Pienso en esas tardes tranquilas en las que L. y yo salimos a pasear y hablamos de lo divino y de lo humano, «resolviendo el mundo», como solemos decir. Pienso en esas llamadas telefónicas con mi madre (¿sigue la gente llamando por teléfono, o solo envía audios?) en las que, cientos de kilómetros mediante, nos ponemos al día de lo que nos sucede. Pienso en la profusión de ideas que pueden surgir del simple hecho de pasar un tiempo sentado en la orilla del mar contemplando el romper de las olas.
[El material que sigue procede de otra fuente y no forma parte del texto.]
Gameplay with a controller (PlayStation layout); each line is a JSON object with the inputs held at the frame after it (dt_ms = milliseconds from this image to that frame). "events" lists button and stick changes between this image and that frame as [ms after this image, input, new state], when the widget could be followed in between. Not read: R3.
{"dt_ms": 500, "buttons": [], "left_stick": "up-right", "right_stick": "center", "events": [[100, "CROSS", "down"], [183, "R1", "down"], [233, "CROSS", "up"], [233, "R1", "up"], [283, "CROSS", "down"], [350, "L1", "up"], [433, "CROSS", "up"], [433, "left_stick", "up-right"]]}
Entenderse, respetarse, amarse y, por extensión, comunicarse, nunca debería ser una cuestión de cantidad. No importa los muchos mensajes, publicaciones o posteos que hagamos: si no cuidamos el tiempo que dedicamos a los demás, todo lo que nos llegará, todo lo que emitiremos, solo será ruido. Las palabras solo merecen la pena cuando no están vacías. Cuidémoslas.
Amén Emi.
Qué bonito es el lenguaje, que preciosa la escritura y qué arte innato tienes para expresar una de las cosas que más me preocupa de la sociedad en la que vivimos.
Gracias por estar. ❤️
Muchas gracias, Emi.
Totalmente de acuerdo contigo. Vivimos rodeados de distracciones que son ruido en la comunicación y en nuestra creatividad.
La comunicación es mucho más que intercambiar mensajes o compartir posts.
Me ha encantado la siguiente exprés: "pobreza intelectiva rayana en lo vegetal".
Gracias!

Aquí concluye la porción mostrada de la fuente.